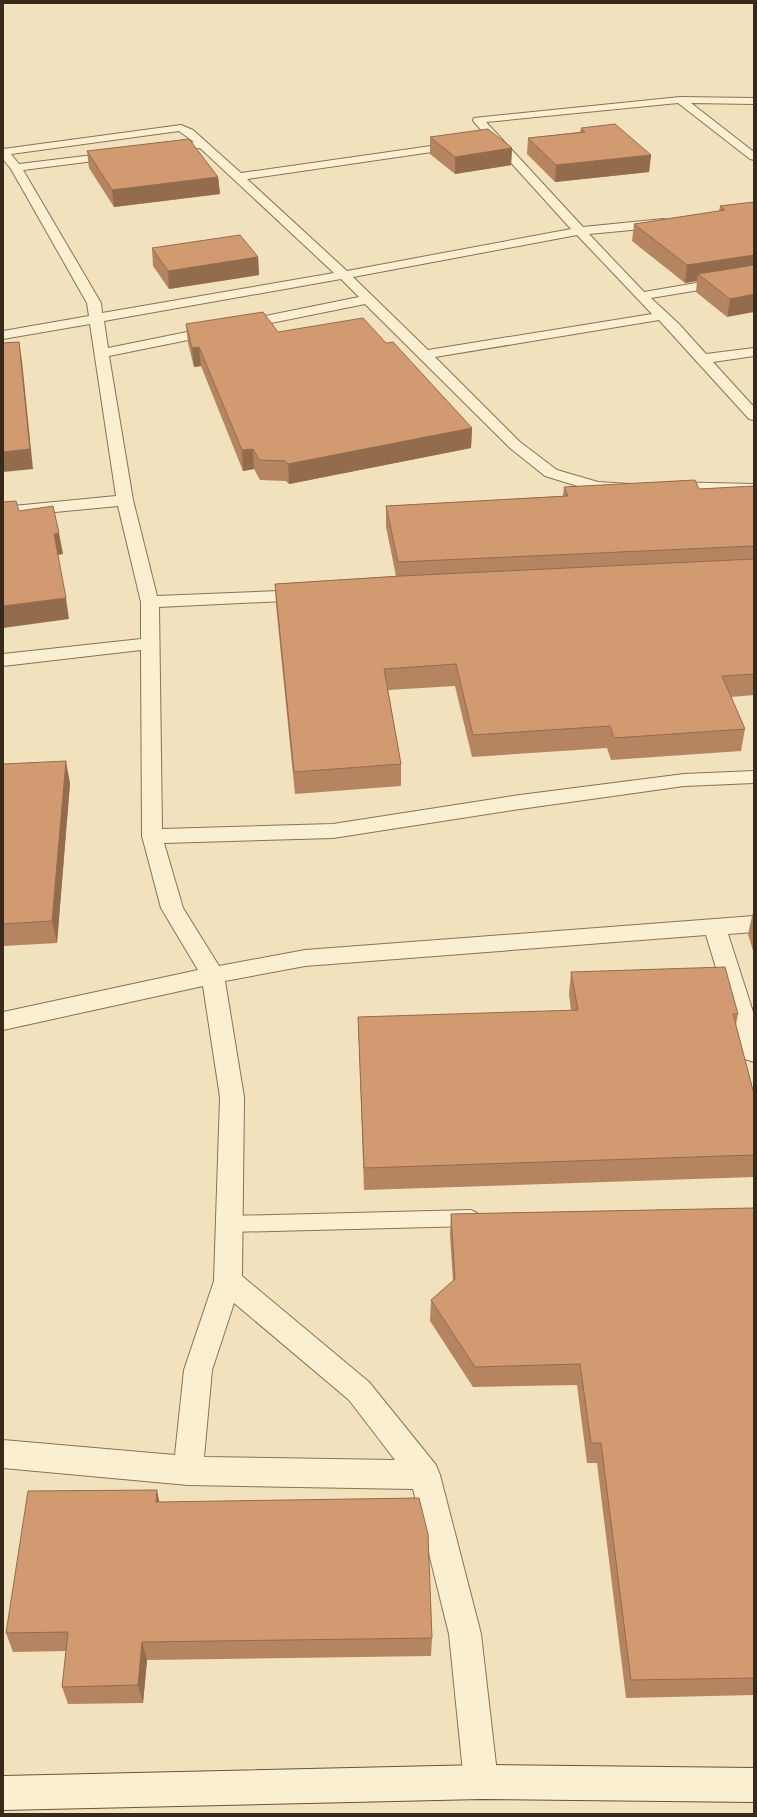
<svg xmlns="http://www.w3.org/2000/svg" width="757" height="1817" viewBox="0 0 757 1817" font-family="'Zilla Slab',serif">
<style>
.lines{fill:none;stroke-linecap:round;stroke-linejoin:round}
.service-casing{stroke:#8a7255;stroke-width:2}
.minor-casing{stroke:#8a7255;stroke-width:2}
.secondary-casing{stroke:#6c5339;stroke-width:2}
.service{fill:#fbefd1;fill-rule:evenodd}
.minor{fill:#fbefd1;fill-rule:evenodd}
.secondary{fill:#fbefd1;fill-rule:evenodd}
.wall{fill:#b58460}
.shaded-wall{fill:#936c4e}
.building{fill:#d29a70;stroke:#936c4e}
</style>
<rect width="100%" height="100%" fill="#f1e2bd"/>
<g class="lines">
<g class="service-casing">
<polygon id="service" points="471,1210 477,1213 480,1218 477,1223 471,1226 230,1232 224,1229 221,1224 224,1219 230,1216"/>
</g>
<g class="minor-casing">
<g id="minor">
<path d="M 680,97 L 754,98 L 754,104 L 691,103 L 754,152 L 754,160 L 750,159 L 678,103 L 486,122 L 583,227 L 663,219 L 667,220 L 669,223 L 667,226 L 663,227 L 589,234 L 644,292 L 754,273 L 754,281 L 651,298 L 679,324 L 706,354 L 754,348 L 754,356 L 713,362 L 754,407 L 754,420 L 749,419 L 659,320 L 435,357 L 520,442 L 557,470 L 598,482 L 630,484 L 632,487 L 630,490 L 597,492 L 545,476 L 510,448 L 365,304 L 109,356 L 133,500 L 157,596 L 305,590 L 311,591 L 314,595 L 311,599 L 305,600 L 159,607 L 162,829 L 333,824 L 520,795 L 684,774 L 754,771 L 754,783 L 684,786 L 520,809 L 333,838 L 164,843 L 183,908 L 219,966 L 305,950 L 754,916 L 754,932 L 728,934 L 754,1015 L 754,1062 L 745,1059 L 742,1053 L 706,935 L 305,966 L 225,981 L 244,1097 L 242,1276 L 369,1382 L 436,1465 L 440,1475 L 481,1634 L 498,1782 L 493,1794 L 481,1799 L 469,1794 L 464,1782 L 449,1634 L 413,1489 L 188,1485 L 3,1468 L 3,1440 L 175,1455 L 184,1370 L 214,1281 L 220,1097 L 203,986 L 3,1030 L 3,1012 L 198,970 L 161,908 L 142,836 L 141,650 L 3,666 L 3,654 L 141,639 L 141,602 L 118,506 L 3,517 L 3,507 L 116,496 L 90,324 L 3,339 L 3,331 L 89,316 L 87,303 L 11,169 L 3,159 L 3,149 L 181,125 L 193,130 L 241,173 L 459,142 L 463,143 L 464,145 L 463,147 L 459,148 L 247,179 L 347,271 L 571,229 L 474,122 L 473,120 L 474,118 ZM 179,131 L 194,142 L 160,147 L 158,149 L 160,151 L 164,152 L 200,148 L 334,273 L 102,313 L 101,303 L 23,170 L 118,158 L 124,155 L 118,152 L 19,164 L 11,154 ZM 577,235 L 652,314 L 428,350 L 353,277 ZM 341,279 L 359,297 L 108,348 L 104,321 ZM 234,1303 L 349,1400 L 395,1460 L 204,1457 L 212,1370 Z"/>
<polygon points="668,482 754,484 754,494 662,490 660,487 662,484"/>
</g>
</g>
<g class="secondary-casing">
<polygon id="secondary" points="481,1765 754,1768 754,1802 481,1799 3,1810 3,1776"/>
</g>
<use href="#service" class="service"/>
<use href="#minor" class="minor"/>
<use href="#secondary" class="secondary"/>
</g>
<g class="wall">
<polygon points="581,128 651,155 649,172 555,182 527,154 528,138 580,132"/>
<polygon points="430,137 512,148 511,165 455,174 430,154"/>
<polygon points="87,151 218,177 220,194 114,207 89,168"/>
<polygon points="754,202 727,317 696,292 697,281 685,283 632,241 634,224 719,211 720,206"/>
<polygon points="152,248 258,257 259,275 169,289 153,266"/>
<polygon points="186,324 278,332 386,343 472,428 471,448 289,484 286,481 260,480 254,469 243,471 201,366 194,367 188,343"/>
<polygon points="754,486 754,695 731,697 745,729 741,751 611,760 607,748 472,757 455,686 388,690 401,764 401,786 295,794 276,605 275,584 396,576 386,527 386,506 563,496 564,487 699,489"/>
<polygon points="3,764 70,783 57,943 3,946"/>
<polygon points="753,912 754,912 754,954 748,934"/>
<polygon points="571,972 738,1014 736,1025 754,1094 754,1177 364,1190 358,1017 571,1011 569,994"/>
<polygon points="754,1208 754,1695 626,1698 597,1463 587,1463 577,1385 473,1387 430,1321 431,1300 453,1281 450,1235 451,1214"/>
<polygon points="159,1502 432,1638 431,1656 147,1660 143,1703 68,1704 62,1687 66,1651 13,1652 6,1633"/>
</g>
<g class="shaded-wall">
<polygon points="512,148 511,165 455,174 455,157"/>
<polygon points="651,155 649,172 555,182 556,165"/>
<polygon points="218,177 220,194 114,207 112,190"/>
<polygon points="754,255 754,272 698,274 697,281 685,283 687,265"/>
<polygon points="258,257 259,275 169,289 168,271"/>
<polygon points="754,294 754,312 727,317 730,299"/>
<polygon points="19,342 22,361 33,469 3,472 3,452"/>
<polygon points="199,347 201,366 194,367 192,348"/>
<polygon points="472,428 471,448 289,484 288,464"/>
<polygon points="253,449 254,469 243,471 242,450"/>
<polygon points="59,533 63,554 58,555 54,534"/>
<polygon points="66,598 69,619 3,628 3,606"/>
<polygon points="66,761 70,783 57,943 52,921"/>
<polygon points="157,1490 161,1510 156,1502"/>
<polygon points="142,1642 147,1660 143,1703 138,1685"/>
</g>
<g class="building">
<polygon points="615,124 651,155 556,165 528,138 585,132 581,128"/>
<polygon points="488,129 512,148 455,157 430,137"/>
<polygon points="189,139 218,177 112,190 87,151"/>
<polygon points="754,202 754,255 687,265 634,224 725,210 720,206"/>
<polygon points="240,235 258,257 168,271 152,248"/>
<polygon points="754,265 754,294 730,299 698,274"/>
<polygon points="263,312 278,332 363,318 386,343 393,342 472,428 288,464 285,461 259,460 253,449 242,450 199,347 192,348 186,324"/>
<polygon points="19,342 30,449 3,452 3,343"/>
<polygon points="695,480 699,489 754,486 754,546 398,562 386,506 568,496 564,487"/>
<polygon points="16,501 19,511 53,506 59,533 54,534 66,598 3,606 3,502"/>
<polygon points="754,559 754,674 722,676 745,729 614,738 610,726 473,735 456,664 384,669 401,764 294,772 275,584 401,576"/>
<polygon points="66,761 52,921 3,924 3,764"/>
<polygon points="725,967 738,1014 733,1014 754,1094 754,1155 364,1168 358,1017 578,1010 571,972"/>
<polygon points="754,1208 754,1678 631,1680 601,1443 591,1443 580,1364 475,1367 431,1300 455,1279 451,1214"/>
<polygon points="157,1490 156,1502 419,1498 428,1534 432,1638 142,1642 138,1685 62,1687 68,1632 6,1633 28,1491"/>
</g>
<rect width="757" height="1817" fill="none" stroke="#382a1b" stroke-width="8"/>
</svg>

TASK DETAILS =>
From the records above, copy each line where the word "evenodd" can be found.

ANSWER TO THIS TASK =>
.service{fill:#fbefd1;fill-rule:evenodd}
.minor{fill:#fbefd1;fill-rule:evenodd}
.secondary{fill:#fbefd1;fill-rule:evenodd}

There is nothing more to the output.